In some respects, they are right, but I ultimately see this as a bad move.
The way I see it (and I have been a cell phone user for years) is that the phones don't bring anything into your life that you don't explicitly go looking for in the first place. I have never received a call from a sex service or from any other immoral business. The only way these phones can be used for immoral activity is if the owner goes looking for it (for example, by dialing the number of a phone-sex service.)
I would like to believe that the people buying the kosher phones could be trusted to not go looking for immorality without requiring a board of rabbis to tell them what numbers can and can not be dialed. And if a person considers himself unable to avoid this kind of immorality, why would he buy the kosher phone in the first place? To show off to the neighbors? (Actually, maybe there is some truth to that...)
Now, it might make sense of these families are buying the phones for their children. Kids sometimes go looking for immoral content, either out of curiosity or as a form of rebellion against their parents. In my opinion, however, blocking systems like this are a meaningless façade. Sure, a kid with a kosher phone won't be able to dial a sex line. But if he is rebellious, he will simply find a different avenue for his rebellion - like buying pornographic magazines, or getting his own phone that his parents don't know about. Technology may be able to make immorality inconvenient, but it can not do a thing about what's in a person's head.
A better concept
All this being said, I think there is a place for a "kosher phone", but not the device Mirs is selling today.
My kosher phone would be based on a modern cell phone, with all the bells and whistles. It would have a camera, text messaging, video service, etc. It would also come with an array of Jewish features to make use of this technology. For instance:
- An address book pre-loaded with "dial-a-shiur" services, so you can learn Torah from anywhere at any time.

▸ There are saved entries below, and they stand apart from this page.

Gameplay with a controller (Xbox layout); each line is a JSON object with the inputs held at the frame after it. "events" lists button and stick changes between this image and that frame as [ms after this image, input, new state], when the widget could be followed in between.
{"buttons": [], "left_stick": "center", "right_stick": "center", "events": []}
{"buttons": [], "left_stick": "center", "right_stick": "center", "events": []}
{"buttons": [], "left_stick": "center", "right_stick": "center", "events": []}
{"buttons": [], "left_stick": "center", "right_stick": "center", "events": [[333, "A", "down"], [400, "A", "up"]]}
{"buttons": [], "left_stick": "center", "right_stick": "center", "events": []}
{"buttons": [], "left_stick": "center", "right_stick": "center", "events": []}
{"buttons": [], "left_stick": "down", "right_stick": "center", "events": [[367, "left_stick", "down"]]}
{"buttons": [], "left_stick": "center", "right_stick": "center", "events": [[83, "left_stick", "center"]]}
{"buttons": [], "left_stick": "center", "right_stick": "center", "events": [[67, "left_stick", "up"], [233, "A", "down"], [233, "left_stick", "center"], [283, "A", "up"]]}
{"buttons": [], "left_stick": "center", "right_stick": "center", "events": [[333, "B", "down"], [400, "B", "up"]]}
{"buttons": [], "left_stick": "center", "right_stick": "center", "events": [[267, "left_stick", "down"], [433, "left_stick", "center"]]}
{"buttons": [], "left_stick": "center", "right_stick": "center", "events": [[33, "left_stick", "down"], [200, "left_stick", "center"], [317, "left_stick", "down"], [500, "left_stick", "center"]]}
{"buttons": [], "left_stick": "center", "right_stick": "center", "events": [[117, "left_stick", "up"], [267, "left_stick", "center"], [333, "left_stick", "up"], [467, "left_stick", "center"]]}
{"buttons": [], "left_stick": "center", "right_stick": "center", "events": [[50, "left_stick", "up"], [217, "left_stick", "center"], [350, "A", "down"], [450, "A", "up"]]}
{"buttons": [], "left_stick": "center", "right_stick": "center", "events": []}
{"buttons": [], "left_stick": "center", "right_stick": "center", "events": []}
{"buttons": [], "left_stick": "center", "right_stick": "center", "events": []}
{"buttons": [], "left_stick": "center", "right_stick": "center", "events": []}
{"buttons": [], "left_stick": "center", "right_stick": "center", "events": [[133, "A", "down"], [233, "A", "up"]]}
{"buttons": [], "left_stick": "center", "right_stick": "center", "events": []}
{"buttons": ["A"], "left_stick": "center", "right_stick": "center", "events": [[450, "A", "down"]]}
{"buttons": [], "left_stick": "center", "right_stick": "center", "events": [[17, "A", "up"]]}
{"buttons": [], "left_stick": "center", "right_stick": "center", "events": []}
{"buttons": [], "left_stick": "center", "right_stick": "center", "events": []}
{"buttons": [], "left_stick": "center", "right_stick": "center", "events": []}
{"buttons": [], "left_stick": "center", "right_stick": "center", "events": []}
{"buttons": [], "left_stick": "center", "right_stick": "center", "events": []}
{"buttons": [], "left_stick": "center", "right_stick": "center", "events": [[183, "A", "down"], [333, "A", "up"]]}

- A similar feature using text messages - a daily mini-drash that can be delivered automatically into the phone (or e-mail box) every morning.
- Torah-study chat-rooms, where Torah is discussed 24 hours a day by whoever wants to connect. (Moderated by rabbis, of course, to prevent the discussions from straying too far off-topic.) This could be text, voice or video.
- A calendar pre-loaded with the Jewish holidays, yahrtzeit-tracking capability, and software to compute the times for prayer, fasts, etc.
Note that none of this involves blocking anything. It trusts the owners to actually practice the morality they preach if they want to keep objectionable content off of the phone. I think that most people can be trusted with this responsibility, and those that can't be trusted have problems that a restricted phone won't cure.
As the Lubavitcher Rebbe said on many occasions, technology is not something that should be avoided or banned. It is something that should be made holy by using it for kosher purposes.
1 comment:
I couldn't agree with you more. We can use technology to go so much further in our Yiddishkeit. Look at all the palms out there with the whole Shas on them. And 60gig Ipods with all of the Rebbe's Sichos!
How about marketing a Kosher cellphone like you described? I'd definitely be interested!